## What is expected
In the entries below, find the string "lines" and return each line holding it.

Saved entries
────────────────
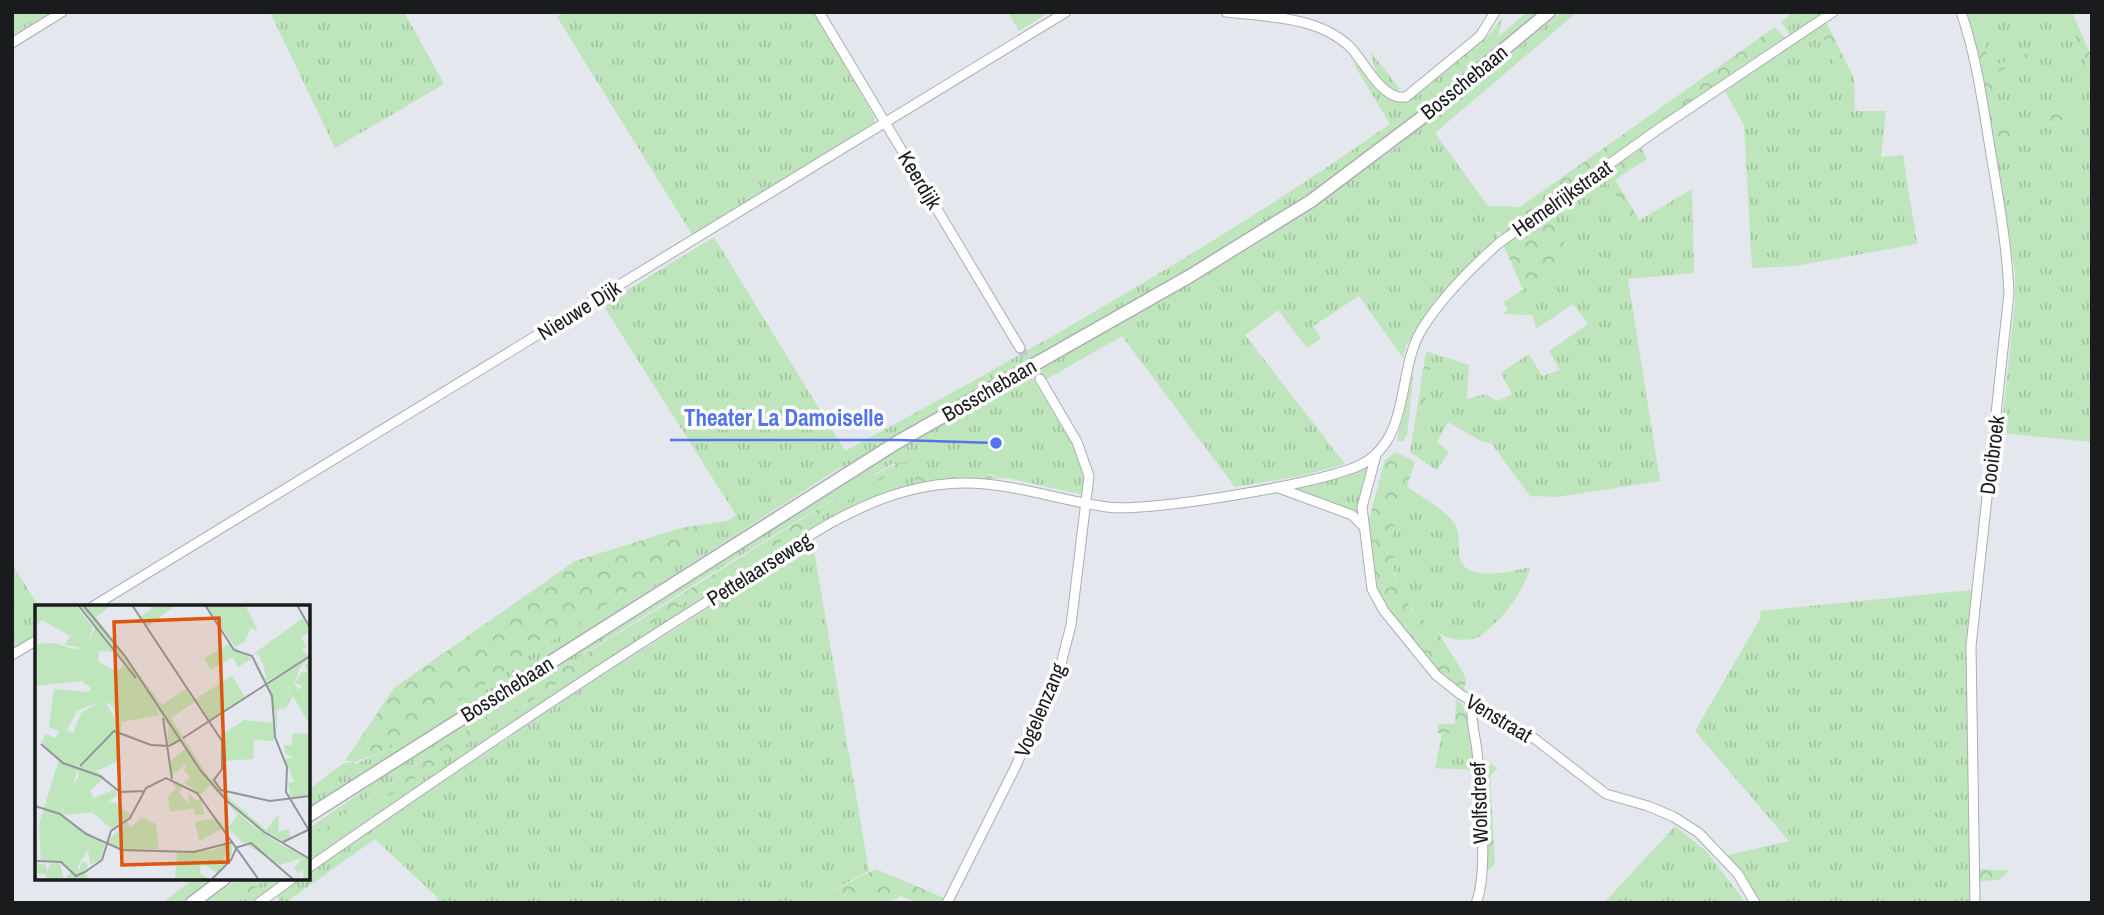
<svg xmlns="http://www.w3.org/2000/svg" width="2104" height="915" font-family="'Archivo Narrow',sans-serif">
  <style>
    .grass { fill: url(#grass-tufts) }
    .forest { fill: url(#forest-crowns) }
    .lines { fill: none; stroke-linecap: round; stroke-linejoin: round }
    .minor-tunnel { stroke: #c6c8ce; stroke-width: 9; stroke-dasharray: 9 4.5; stroke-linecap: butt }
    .minor-casing { stroke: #abaeb3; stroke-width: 11 }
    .secondary-casing { stroke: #abaeb3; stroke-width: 15 }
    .minor { stroke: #fff; stroke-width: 9 }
    .secondary { stroke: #fff; stroke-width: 12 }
    .labels { text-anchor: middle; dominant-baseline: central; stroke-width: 7; stroke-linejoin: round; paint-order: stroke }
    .street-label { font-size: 21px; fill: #1a1b1d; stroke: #fff }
    .inset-road { fill: none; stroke: #93959a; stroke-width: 2 }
    .view { fill: #de560d; fill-opacity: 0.15; stroke: #de560d; stroke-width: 3.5 }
    .inset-edge { fill: none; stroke: #1a1b1d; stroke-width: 3.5 }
    .leader { fill: none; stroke: #5474e9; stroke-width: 2.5 }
    .callout-dot { fill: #5474e9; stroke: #fff; stroke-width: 2.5 }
    .callout-label { font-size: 23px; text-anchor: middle; font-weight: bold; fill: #5474e9; stroke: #fff; stroke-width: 7; stroke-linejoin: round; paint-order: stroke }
  </style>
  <defs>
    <pattern id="grass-tufts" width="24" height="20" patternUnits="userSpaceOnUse" patternTransform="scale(1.75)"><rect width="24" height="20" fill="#bee5bb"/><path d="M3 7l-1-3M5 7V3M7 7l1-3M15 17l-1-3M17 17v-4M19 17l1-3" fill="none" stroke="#a3c4a0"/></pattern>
    <pattern id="forest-crowns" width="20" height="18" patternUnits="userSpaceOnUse" patternTransform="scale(1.75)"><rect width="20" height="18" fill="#bee5bb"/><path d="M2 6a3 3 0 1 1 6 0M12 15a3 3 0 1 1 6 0" fill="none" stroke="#a3c4a0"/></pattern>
  </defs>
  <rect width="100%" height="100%" fill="#e4e7ed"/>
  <path class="grass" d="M12,12H51L12,36Z
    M270,12H404L444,84L335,148Z
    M564,12H814L874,116V124L693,236L557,17Z
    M1008,12H1050L1019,31Z
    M1527,12H1547L1372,153L1252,234L882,448L833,472L308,810V790L342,764L355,761V764L377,754L685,554L736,515L603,305L714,237L845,451C1032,350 1216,246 1390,124L1350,58L1392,101L1407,100L1457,60L1464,67Z
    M1562,12H1577L1435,133L1488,206L1520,207L1523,217L1496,233L1499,235L1407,343L1403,358L1359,296L1313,326L1321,338L1307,348L1278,310L1245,335L1345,464L1301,476L1235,487L1122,336L1045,380L1039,371L1031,376L1073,445L1080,461L1085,488L1080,494L989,474L914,475L916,486L878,499L561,691L308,863V850L571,674L906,463L892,464C693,582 497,707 308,839V829L419,752L805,507L1015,379L1176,292L1259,243L1391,151Z
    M1807,12H1830L1792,38L1786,29Z
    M1965,12H2065L2092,77V102L2001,129L1991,74L2041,54L2040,49L1990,67L1981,31L1972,32Z
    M1818,28L1842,77L1851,72L1854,78L1855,111H1886L1881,157L1903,155L1917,244L1795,266L1752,268L1744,125L1725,91Z
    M1370,51L1400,89L1394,94L1377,75Z
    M2092,111V442L2001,433L2015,303V273L1994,141Z
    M1603,175L1633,224L1692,189L1694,273L1628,279L1660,481L1558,497L1530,496L1491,443L1481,441L1448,422L1437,442L1449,452L1436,470L1410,452L1416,415L1424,413L1432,353L1469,365L1467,399L1486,394L1497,401L1512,394L1501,373L1529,354L1542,376L1560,370L1549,351L1588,324L1573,304L1536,329L1533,315L1502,314L1508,310L1504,302L1573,257L1546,214Z
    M1414,369L1407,435L1403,441H1397Z
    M1369,464L1359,518L1290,490L1291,487L1326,481Z
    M1406,486C1420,497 1444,508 1454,523C1461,533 1458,544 1459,555C1464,585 1511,571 1531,567C1520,597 1504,618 1479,637C1458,644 1439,637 1424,622C1383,581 1387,537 1406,486Z
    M814,550L869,871L808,903H435L438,898L375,839L285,903H278V895L301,878H308V873L334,854L615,667L771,569Z
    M12,564L39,607L37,641L12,655Z
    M1972,590L1966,647L1971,903H1759L1738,868L1724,856L1789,841L1695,731L1760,619L1761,611Z
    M1442,733L1472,735L1474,770L1435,768Z
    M1675,826L1707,852L1746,903H1604Z
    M195,878H221L186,903H162Z
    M239,878H253L220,903H205Z
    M268,878H286L254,903H235Z"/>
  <path class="forest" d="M1793,12H1807L1786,29L1781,22Z
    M2065,12H2072L2092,58V77Z
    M1502,18L1498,38L1464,67L1457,60L1489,35Z
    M1826,22L1851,72L1842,77L1818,28Z
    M1775,27L1788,41L1503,235L1493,228L1509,227L1522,217L1520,207Z
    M1981,30L1990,67L2039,49L2041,54L1992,74L2001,129L2092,102V111L1994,141L1972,32Z
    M1642,148L1647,159L1615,180L1640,221L1633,224L1603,175Z
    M1546,214L1573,257L1523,290L1503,244Z
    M1426,352L1432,353L1424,414L1416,415Z
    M1396,452L1415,462L1393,530L1394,575L1412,610L1439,634L1463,672L1466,681L1462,695L1446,682L1395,621L1376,594L1368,523L1385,460Z
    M898,463H907L571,674L308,850V839L510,701L863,481Z
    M972,472L1007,478L954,480L916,486L914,475Z
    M731,520L685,554L377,754L356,761H345L394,688L575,561L681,528Z
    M1456,699L1463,705L1472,735L1438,733V724H1455Z
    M1491,764L1498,768L1490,776L1495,864L1487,871L1482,773Z
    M876,869L949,900L948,903H918L901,896L886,903H808Z
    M1980,869L2009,871L1999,880L1980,881Z
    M253,878H268L235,903H220Z"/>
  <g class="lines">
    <path class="minor-tunnel" d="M1020,348L1040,379"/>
    <defs>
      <path id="minor" d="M819,12L1020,348
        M1226,12C1267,17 1317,16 1349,46C1365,61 1381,101 1406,97L1480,36L1495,12
        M1961,12C1977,58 1983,106 1991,154C1999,201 2007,246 2009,293L1971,646L1975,903
        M12,43L62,12
        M1376,455L1362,507L1372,589L1384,611L1436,675L1460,694L1535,739L1606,794L1648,806L1674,817L1699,833L1738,874L1755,903
        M1276,487L1352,515L1363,526
        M92,607L1066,12
        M12,655L37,640
        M1473,703C1470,720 1475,734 1477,751C1480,785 1489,874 1476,903
        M308,868C445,773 582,679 724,591C781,555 841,508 907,491C984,470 1034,496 1107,507C1146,513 1328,483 1362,464C1412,437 1396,371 1422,329C1442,297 1471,268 1499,243L1657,130L1833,12
        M259,903L293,878
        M947,903L1014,770L1061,664L1071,625L1089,476L1077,442L1040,379"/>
      <path id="secondary" d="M308,816L896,443L1190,276L1311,201L1420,119L1549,12
        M192,903L225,878"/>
    </defs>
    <use href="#minor" class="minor-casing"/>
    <use href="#secondary" class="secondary-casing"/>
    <use href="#minor" class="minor"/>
    <use href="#secondary" class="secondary"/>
  </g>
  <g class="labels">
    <g class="street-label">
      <text transform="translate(1464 82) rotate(-39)">Bosschebaan</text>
      <text transform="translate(920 180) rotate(59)">Keerdijk</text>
      <text transform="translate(1562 198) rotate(-35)">Hemelrijkstraat</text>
      <text transform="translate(579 310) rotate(-32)">Nieuwe Dijk</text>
      <text transform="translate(989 390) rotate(-30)">Bosschebaan</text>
      <text transform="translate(1992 455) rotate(-83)">Dooibroek</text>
      <text transform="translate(759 569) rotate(-32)">Pettelaarseweg</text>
      <text transform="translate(507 689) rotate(-32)">Bosschebaan</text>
      <text transform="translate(1040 710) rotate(-67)">Vogelenzang</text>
      <text transform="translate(1499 718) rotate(31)">Venstraat</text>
      <text transform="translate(1479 803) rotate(-92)">Wolfsdreef</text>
    </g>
  </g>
  <g transform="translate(35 605)">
    <rect width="275" height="275" fill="#e4e7ed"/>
    <path d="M0,0H40L58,22L51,42L60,22L77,42L43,0H76L61,12L127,100L151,84L160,97L136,113L175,174L183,170L178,175L183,183L239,232L231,225L244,209L243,227L254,224L255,233L246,238L207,210L172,172L150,141L165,165L190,195L214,218L246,240L275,253V275H269L268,265L263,268L259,263L267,253L245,260L206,236L193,223L203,210L175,180L165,190L149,177L155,172L149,166L151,159L136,171L133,158L150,144L145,134L132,140L133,121L121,102L124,110L87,117L76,97L46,76L0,81V39L19,38L39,44L47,43L30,40L35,31L7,15L0,21ZM64,46L81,47L89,60L82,67L63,57ZM115,0H141L112,22L105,12L116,5ZM171,0H210L223,26L216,23L210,36L200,42ZM268,13L275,27L266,32L271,41L267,45L274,51L231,77L229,61L223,49L217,50ZM194,39L217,54L203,62L198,52L176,65L169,53ZM275,55V121L257,89L268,81L260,78L267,67H273L270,61ZM246,69L256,87L249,100L239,102L232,79ZM197,71L210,92L174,115L160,94ZM69,94L84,121L81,128H75L43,161L27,157L46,108ZM209,115L239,118V136L219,135L218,154L189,156L185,131ZM258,128L275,129V191L256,194L253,178L259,177L250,154L259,152L250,149L249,140H256ZM24,155L44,162L26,210L70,239L65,256L55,259L53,245L43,261V267L47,256L53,259L50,269L55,275H13L11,269L0,268V258L11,260L12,267L15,259L25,258L29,274L36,268L27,257H6L4,219ZM138,178L149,180L144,188L153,198L154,188L161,196L166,193L169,210H160L158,203L135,207L133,192L141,183ZM80,184L82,190L72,198L80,197L96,210L77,224L58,208L63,200L59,193ZM107,212L121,219L124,244L87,245L71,238L92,216L95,223ZM181,213L197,229L189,223L164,236L160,217ZM197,238V250L188,253L190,260L182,268L166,258L165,268L175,275H140L142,246L177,245Z" fill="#bee5bb" fill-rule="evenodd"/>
    <path d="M275,52L265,63L259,79L263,83L251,103L242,105V129L239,102L249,100L256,87L246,69ZM58,81L76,97L87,118L82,157L61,166L69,172L55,186L63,201L61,207L28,210L30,189L43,173L44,162L84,121L78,102L69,95L42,106L32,125L38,128L27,157L7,138L10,129L21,133L24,126L14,122L19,84L53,87Z" fill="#bee5bb"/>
    <path class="inset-road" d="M43,0L101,73M48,0L90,51L166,166L191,195L229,227L275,254M97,0L187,136V164L179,175L186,185L235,196L275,191M170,0L199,45L217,51L237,91L240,132L252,162L251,187L275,227M262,0L275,23M128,113L137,174M148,133L275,51M6,139L28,158L65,171L85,187L109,186M45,161L79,126L116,140L134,141L145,135M0,201L25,209L51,229L87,245L159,247L198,237M248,237L273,225M200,243L216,238L259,275M0,256L26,257L41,271L50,267L67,255L76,226L95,213L111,183L131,173L162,188L224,275M176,275L196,255L201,244"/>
    <path class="view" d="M184,13L193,257L87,260L79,17Z"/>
    <rect width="275" height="275" class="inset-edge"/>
  </g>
  <path class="leader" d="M996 443L898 440H670"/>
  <circle class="callout-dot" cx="996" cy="443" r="7"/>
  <g class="callout-label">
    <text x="784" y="426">Theater La Damoiselle</text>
  </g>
  <rect width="2104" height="915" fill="none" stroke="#1a1b1d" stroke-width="28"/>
</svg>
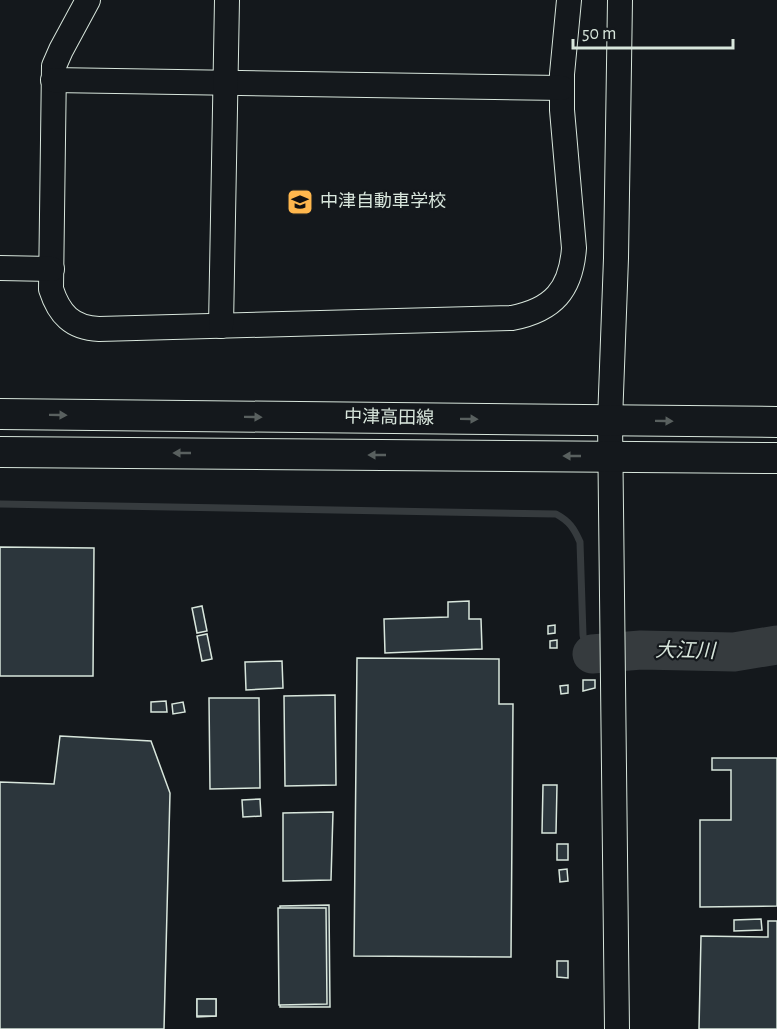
<svg xmlns="http://www.w3.org/2000/svg" width="777" height="1029" font-family="'Alegreya Sans','Noto Sans JP',sans-serif">
<rect width="100%" height="100%" fill="#14181c"/>
<g fill="none" stroke-linecap="round" stroke-linejoin="round">
<path stroke="#363b3e" stroke-width="7" d="M0,504L556,514C569,521 574,528 580,542L583,635L586,648L592,654"/>
<polyline stroke="#363b3e" stroke-width="39" points="592,654 641,650 734,652 777,645"/>
</g>
<g fill="#2c363c" stroke="#d8e6dc" stroke-width="1.5">
<polygon points="0,547 94,548 93,676 0,676"/>
<polygon points="469,601 469,619 481,619 482,649 385,653 384,619 448,617 448,602"/>
<polygon points="202,606 207,631 197,633 192,608"/>
<polygon points="555,625 555,633 548,634 548,626"/>
<polygon points="207,634 212,659 202,661 197,636"/>
<polygon points="557,640 557,648 550,648 550,641"/>
<polygon points="357,658 499,659 499,704 513,704 511,957 354,956"/>
<polygon points="282,661 283,688 246,690 245,662"/>
<polygon points="583,680 595,680 595,688 583,691"/>
<polygon points="568,685 568,693 561,694 560,686"/>
<polygon points="335,695 336,785 285,786 284,696"/>
<polygon points="209,698 259,698 260,788 210,789"/>
<polygon points="166,701 167,712 151,712 151,702"/>
<polygon points="183,702 185,712 173,714 172,704"/>
<polygon points="60,736 151,741 170,793 164,1029 0,1029 0,782 54,784"/>
<polygon points="712,758 777,758 777,906 700,907 700,820 731,820 731,770 712,770"/>
<polygon points="543,785 557,785 556,833 542,833"/>
<polygon points="260,799 261,816 243,817 242,800"/>
<polygon points="333,812 331,880 283,881 283,813"/>
<rect x="557" y="844" width="11" height="16"/>
<polygon points="567,869 568,881 560,882 559,870"/>
<polygon points="329,905 330,1007 280,1007 280,906"/>
<polygon points="278,908 326,908 327,1004 279,1005"/>
<polygon points="761,919 762,930 734,931 734,920"/>
<polygon points="768,921 777,921 777,1029 699,1029 701,936 768,937"/>
<polygon points="557,961 568,961 568,978 557,977"/>
<polygon points="197,999 216,999 216,1016 197,1017"/>
<rect x="197" y="999" width="19" height="17"/>
</g>
<g fill="none" stroke-linecap="round" stroke-linejoin="round">
<g stroke="#d8e6dc" stroke-width="26">
<g id="minor">
<path d="M88,0L61,50L54,66L51,289C59,314 72,328 99,329L512,318C553,310 571,290 574,248L562,110V74L569,0"/>
<polyline points="53,80 562,88"/>
<polyline points="0,268 52,269"/>
<polyline points="221,326 227,0"/>
<polyline points="617,1029 610,421 616,258 620,0"/>
</g>
</g>
<g stroke="#d8e6dc" stroke-width="32">
<g id="major">
<polyline points="0,414 777,422"/>
<polyline points="0,452 777,458"/>
</g>
</g>
<use href="#minor" stroke="#14181c" stroke-width="24"/>
<use href="#major" stroke="#14181c" stroke-width="30"/>
</g>
<defs><path id="oneway-solid" d="M-6-.8H1V-3.2L6.5 0L1 3.2V.8H-6Z" transform="scale(1.5)"/></defs>
<g fill="#59605f">
<use href="#oneway-solid" transform="translate(58 415) rotate(1)"/>
<use href="#oneway-solid" transform="translate(253 417) rotate(1)"/>
<use href="#oneway-solid" transform="translate(469 419) rotate(1)"/>
<use href="#oneway-solid" transform="translate(664 421) rotate(1)"/>
<use href="#oneway-solid" transform="translate(182 453) rotate(-180)"/>
<use href="#oneway-solid" transform="translate(377 455) rotate(-180)"/>
<use href="#oneway-solid" transform="translate(572 456) rotate(-180)"/>
</g>
<defs>
<g id="school-square" transform="scale(1.35)"><rect x="-9" y="-9" width="18" height="18" rx="4" fill="#ffb74d" stroke="#14181c"/><path d="M0-5L7-2L0 1L-7-2ZM-4 1L0 2.5L4 1V4Q0 6-4 4Z" fill="#111"/></g>
</defs>
<g fill-rule="evenodd">
<use href="#school-square" x="300" y="202"/>
</g>
<g text-anchor="middle" dominant-baseline="central" stroke-width="4.5" stroke-linejoin="round" paint-order="stroke">
<g font-size="18" fill="#d8e6dc" stroke="#14181c" text-anchor="start">
<text x="320" y="202">中津自動車学校</text>
</g>
<g font-size="18" fill="#d8e6dc" stroke="#14181c">
<text transform="translate(389 418) rotate(1)">中津高田線</text>
</g>
<g font-size="20" font-style="italic" fill="#d8e6dc" stroke="#14181c">
<text transform="translate(685 651) rotate(1)">大江川</text>
</g>
</g>
<path d="M573 39v9h160v-9" fill="none" stroke="#d8e6dc" stroke-width="3"/>
<text x="582" y="39" font-size="18" fill="#d8e6dc" stroke="#14181c" stroke-width="4.5" paint-order="stroke">50 m</text>
</svg>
────────────────
## Solution to this exercise
    .lines { fill: none; stroke-linecap: round; stroke-linejoin: round }
  <g class="lines">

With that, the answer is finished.